Funaro's Departure Could Lead to Brazil Debt Deal
The resignation of Finance Minister Dilson Funaro is bound to focus attention on whether Brazil will now adopt a more flexible debt stance and move towards an accord with creditors, bankers and political analysts said.
With Funaro in charge, Brazil’s relations with creditors sank to a low ebb, they said.
Bankers told anti-Funaro jokes from Sao Paulo to New York and economic analysts said the personal animosity between the minister and U.S. Bankers was a real obstacle to reaching agreement on rescheduling Brazil’s 111 billion dlr debt.

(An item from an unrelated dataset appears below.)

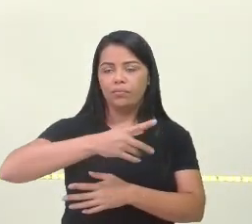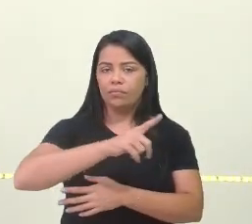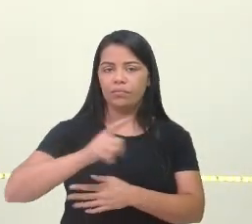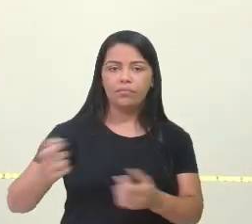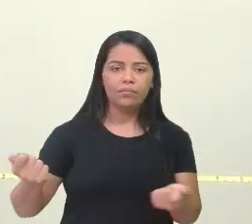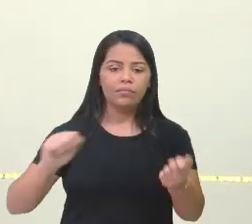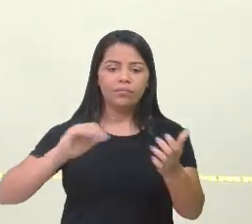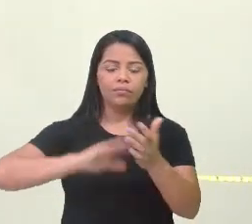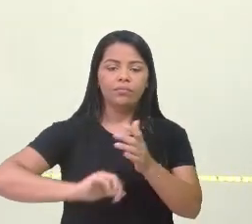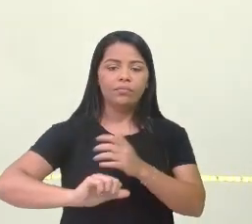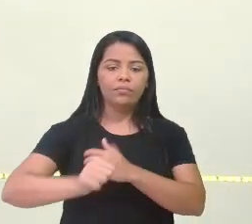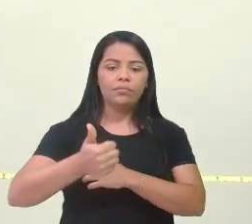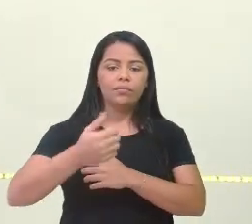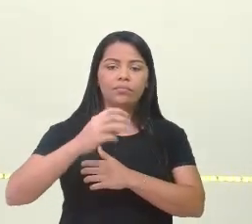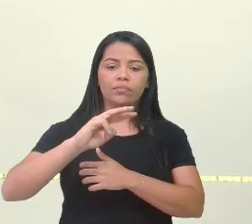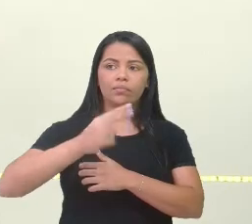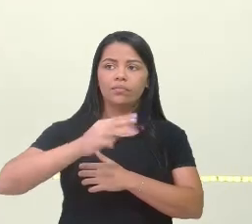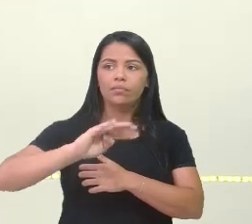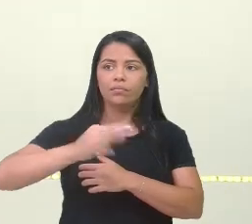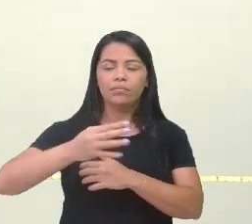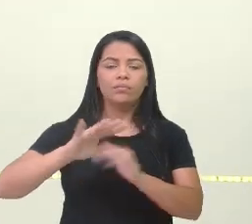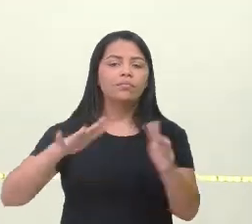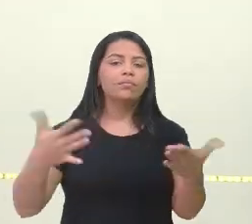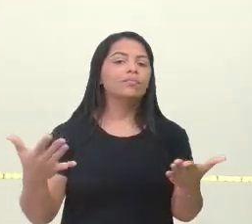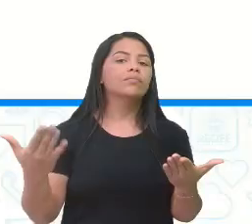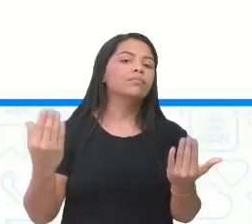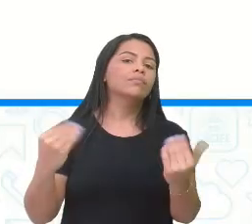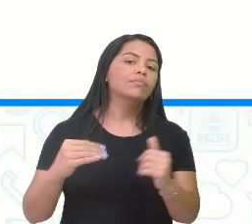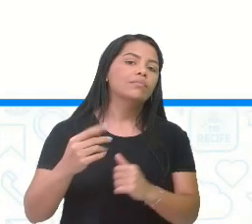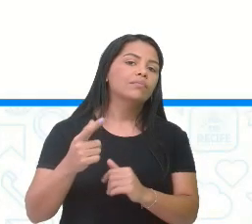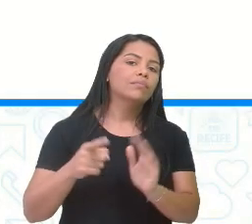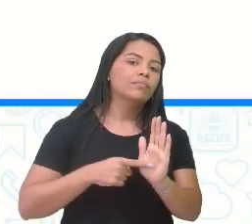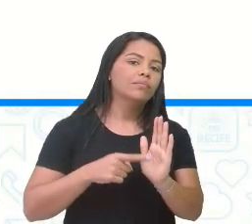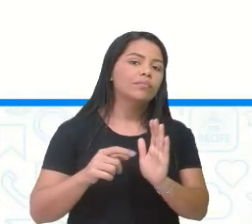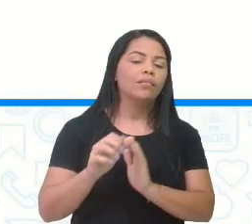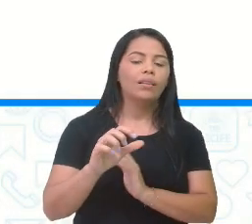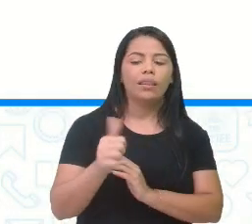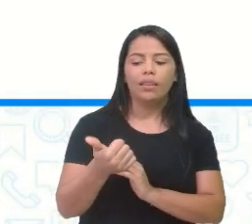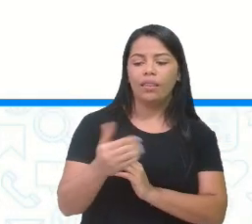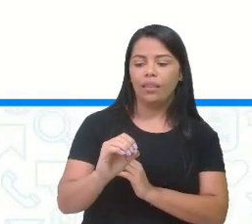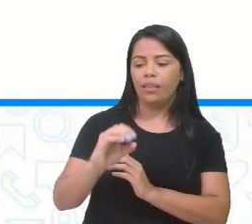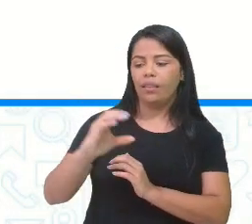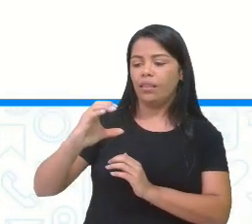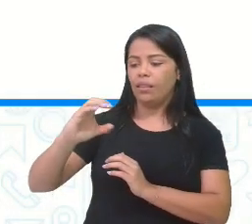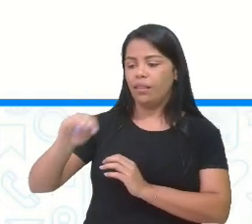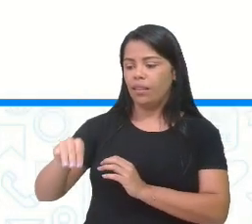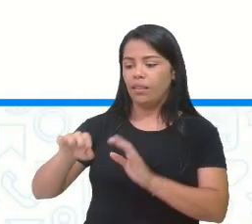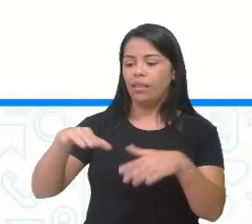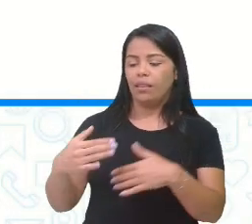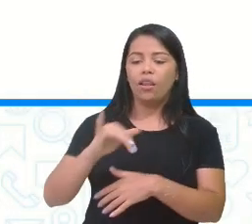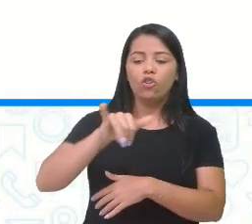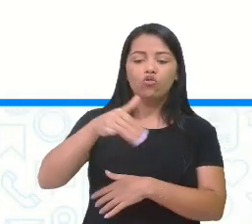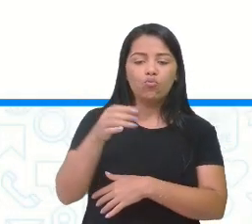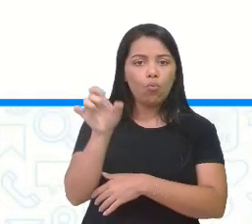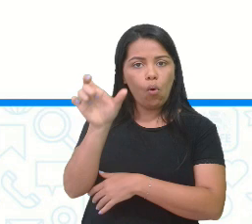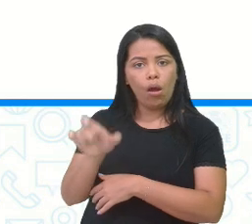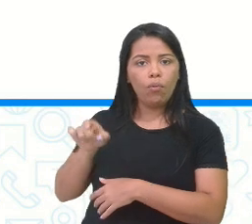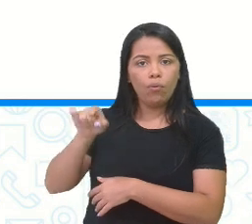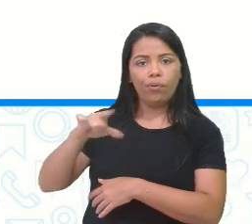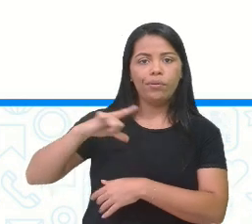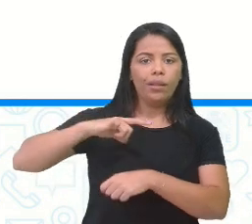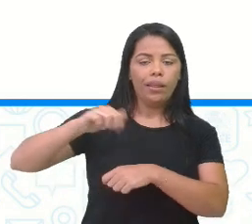tira 134. A diferença é de quanto? 10 centímetros. Então, João tem 10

Commenting on Funaro, a foreign banker here recently told Reuters, “They (banks) see his removal pretty much as a precondition for getting serious negotiations under way.”

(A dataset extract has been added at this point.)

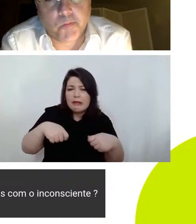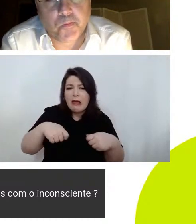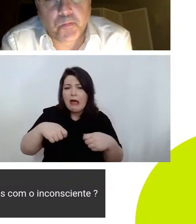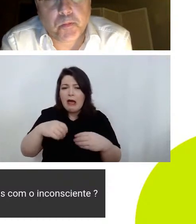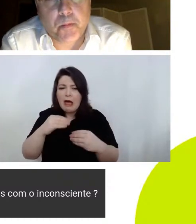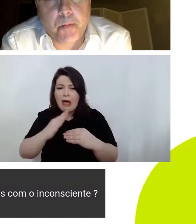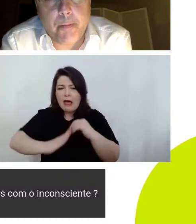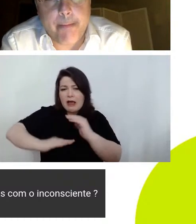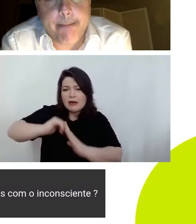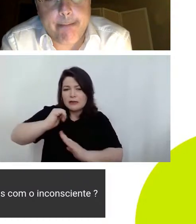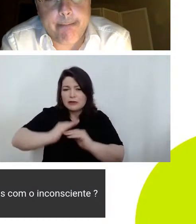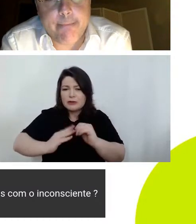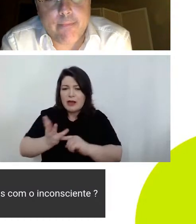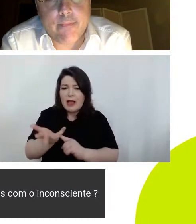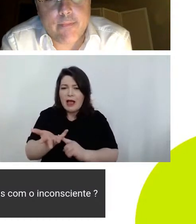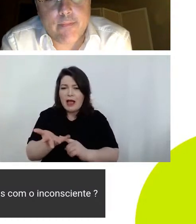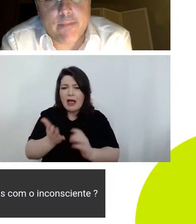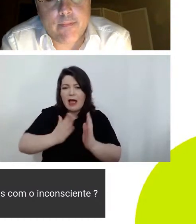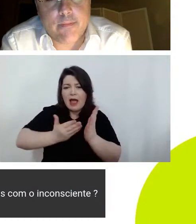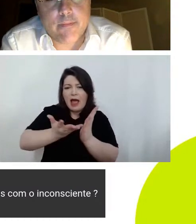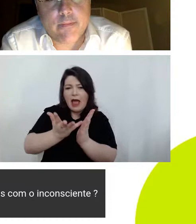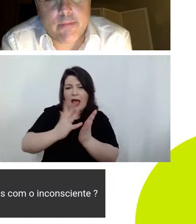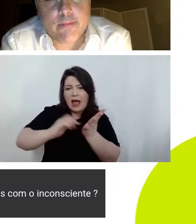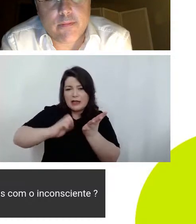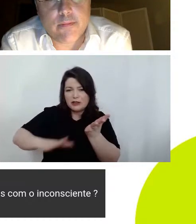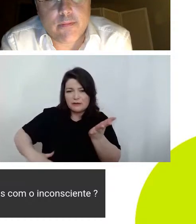compulsivas com o inconsciente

Funaro angered the banks in February by suspending interest payment on Brazil’s 68 billion dlr bank debt.
There was also a question of personal style. Bankers disliked Funaro’s aloof demeanor and in private heatedly accused him of arrogance and inflexibility.
However, Funaro did not fall because he upset foreign bankers but rather because his Cruzado Plan price freeze last year was a massive flop, economically and politically.
However, it is in the domain of the debt and Brazil’s relation with creditors that his departure will have the most closely-watched international repercussion, bankers said.
It became part of Funaro’s trademark that he would have no truck with the International Monetary Fund (IMF), thus effectively blocking a debt agreement.
He argued that if Brazil sought the help of the IMF, the Fund would lay down conditions which would lead to recession.
Funaro and others who supported this position had memories of the IMF austerity program in Brazil in the early 1980s, a period when hungry crowds stormed supermarkets.
The foreign banker in Sao Paulo said, “I think Brazil could have an agreement with the IMF which would allow (it) acceptable growth.”
Argentina, working with the IMF, won excellent terms for a major portion of its 50 billion dlr debt earlier this month.
Given the IMF role in the Argentine accord, a U.S. Diplomat here said the agreement had been extremely damaging for Funaro because it showed that cooperation with the IMF bore fruit.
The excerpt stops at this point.